In other business Tuesday:

• Commissioners approved an ordinance authorizing the issuance of Industrial Revenue Bonds for the Meadowlark Dairy Nutrition, LLC plant.

At their Oct. 17 meeting, commissioners approved a resolution for an ad valorem property tax exemption for property acquired with the proceeds going toward the industrial revenue bonds for the dairy plant. The cost benefit analysis showed that the project qualifies for a 70 percent exemption.

The city’s bond counsel, Mary Carson, has been working with Meadowlark on the matter and prepared the ordinance.

The ordinance authorizes a trust indenture between the city and the trustee bank, a lease agreement between the city and Meadowlark, a site sublease agreement between Meadowlark and the city, a bond purchase agreement and a payment in lieu of taxes agreement.

• Commissioners also approved a resolution authorizing the execution of the Buckeye Wind Farm Project agreement between the city and the Kansas Municipal Energy Agency.

Members of the KMEA were given the opportunity to enter into a 25-year fixed price power purchase agreement negotiated by KMEA with the Buckeye Wind Project that is located near Hays.
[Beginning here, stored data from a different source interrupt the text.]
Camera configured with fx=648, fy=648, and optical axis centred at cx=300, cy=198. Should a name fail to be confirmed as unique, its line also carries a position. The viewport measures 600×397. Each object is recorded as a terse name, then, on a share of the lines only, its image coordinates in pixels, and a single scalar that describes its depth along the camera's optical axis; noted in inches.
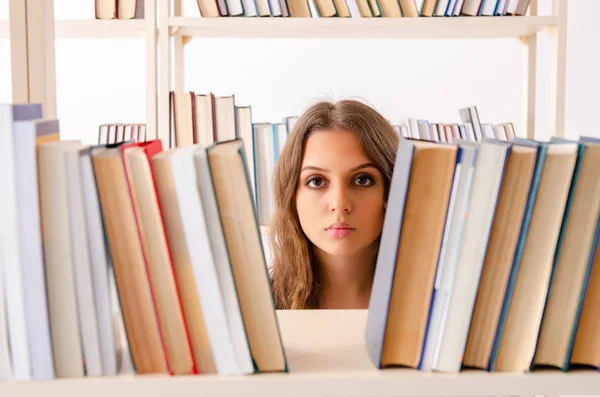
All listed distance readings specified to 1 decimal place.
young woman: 52.4
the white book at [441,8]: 72.2
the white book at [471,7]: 72.3
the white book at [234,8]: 73.1
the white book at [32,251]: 21.9
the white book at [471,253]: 22.4
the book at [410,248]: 22.7
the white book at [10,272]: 21.9
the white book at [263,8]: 72.6
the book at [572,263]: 22.8
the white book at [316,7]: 73.2
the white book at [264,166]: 82.1
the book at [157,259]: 22.5
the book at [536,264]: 22.7
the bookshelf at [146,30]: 72.3
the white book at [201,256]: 22.2
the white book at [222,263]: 22.5
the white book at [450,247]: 22.5
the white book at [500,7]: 72.1
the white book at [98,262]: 22.3
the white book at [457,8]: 72.2
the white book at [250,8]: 72.6
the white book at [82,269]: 22.2
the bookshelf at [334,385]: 23.0
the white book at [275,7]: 72.5
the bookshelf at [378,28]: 71.1
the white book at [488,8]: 72.2
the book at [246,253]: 22.5
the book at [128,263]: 22.5
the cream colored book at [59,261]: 22.2
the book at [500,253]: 22.6
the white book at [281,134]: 82.4
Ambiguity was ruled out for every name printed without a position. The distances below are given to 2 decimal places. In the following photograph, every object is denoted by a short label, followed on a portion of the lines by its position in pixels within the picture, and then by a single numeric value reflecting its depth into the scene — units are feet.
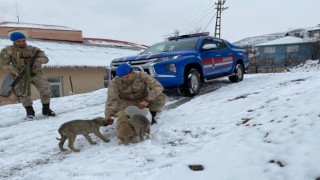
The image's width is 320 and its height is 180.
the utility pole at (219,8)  88.57
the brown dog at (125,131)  10.39
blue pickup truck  18.17
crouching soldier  12.32
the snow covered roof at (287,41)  113.08
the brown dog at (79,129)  10.23
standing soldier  15.60
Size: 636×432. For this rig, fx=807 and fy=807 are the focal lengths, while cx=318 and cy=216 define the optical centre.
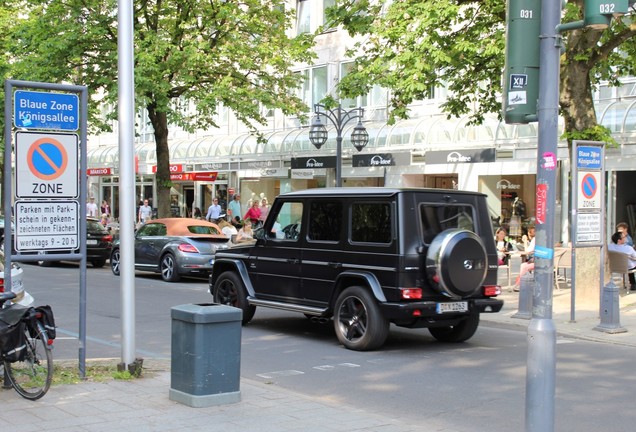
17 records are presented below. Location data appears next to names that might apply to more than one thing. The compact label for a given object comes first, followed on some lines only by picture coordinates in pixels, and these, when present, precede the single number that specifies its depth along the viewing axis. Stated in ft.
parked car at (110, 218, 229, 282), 62.85
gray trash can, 22.77
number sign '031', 18.67
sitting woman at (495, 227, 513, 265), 60.54
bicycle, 22.82
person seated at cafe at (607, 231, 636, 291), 55.06
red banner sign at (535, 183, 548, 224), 17.87
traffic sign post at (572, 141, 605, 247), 42.80
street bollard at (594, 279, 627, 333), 39.52
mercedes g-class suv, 32.55
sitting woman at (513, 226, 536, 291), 53.31
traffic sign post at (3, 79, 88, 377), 25.40
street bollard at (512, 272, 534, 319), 44.09
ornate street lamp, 77.92
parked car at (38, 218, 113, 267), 78.79
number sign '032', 18.10
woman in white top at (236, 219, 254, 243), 68.85
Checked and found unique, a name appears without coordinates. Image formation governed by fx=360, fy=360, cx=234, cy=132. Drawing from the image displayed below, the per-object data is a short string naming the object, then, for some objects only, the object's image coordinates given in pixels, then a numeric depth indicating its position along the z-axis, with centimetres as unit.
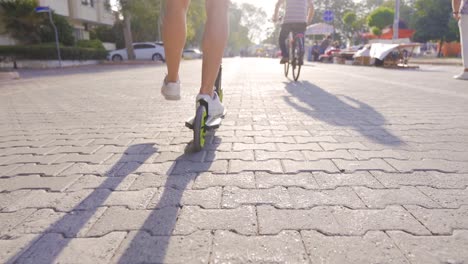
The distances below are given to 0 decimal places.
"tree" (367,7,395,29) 4600
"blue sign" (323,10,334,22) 3000
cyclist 743
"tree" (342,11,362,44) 5388
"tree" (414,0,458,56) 3789
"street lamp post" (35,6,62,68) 1543
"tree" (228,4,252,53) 8372
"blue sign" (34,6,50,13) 1542
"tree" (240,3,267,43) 10819
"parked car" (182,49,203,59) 3986
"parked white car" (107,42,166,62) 2802
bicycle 745
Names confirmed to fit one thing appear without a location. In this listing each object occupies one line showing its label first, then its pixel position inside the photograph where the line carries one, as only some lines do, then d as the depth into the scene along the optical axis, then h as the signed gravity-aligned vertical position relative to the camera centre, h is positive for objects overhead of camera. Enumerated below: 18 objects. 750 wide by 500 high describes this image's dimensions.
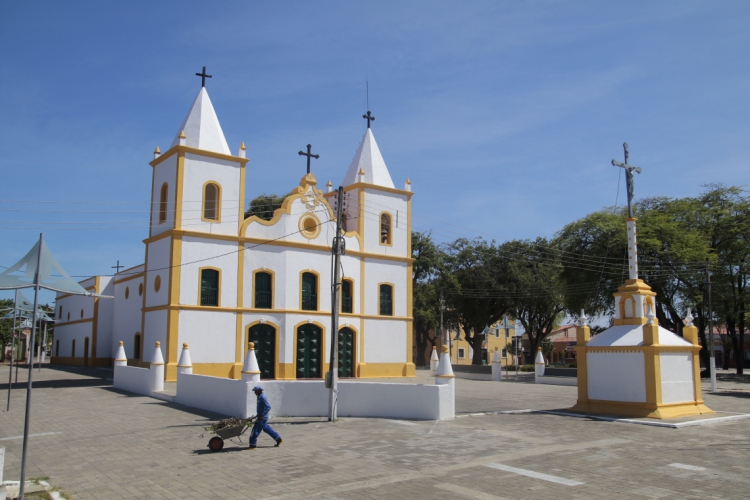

The project went into commercial operation in December 2015 and consists of 112 wind turbines producing approximately 200 MW of energy.

The annual cost for this resource is $622,000 and will actually cost Garden City $47,000 more in 2018 for purchased power, primarily due to transmission constraints between the wind farm and the city, according to meeting documents. It is anticipated that this issue will be resolved in 2019. Beginning in 2019, it is conservatively projected to save Garden City about $141,000 annually over current contractual arrangements.